There has been a lot of attention turned to late Steve Jobs due to this month marking the third anniversary of his departure. Apple just came out with iPhone 6 but the man who created Apple itself is … gone…at age 56… too premature for a final exit. Just as premature as his Zen teacher, who died at age 64 while trying to save his 5 year old daughter from drowning. In front of our very own eyes, both demonstrating how fleeting and impermanent our lives can be…Realized lately how many people do not know about this fascinating book. Here’s a description from Amazon:

An illustrated depiction of Steve Jobs’ friendship with Zen Buddhist Kobun Chino Otogawa and the impact it had on Jobs’ career
Apple cofounder Steve Jobs (1955-2011) had such an enormous impact on so many people that his life often took on aspects of myth. But much of his success was due to collaboration with designers, engineers and thinkers. The Zen of Steve Jobs tells the story of Jobs’ relationship with one such person: Kobun Chino Otogawa.

Kobun was a Zen Buddhist priest who emigrated to the U.S. from Japan in the early 1970s. He was an innovator, lacked appreciation for rules and was passionate about art and design. Kobun was to Buddhism as Jobs was to the computer business: a renegade and maverick.

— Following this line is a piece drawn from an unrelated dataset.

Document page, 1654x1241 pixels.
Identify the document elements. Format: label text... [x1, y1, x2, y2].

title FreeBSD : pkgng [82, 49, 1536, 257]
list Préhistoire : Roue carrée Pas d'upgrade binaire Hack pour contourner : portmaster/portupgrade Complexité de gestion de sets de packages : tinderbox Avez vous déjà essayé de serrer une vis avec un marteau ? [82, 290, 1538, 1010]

It wasn’t long before the two became friends–a relationship that was not built to last.

This graphic book is a reimagining of that friendship. The story moves back and forward in time, from the 1970s to 2011, but centers on the period after Jobs’ exile from Apple in 1985 when he took up intensive study with Kobun. Their time together was integral to the big leaps that Apple took later on with its product design and business strategy.

Told using stripped down dialogue and bold calligraphic panels, The Zen of Steve Jobs explores how Jobs might have honed his design aesthetic via Eastern religion before choosing to identify only what he needs and leave the rest behind.

The more you sense the rareness and value of your own life, the more you realize that how you use it, how you manifest it, is all your responsibility.
We face such a big task, so naturally we sit down for a while.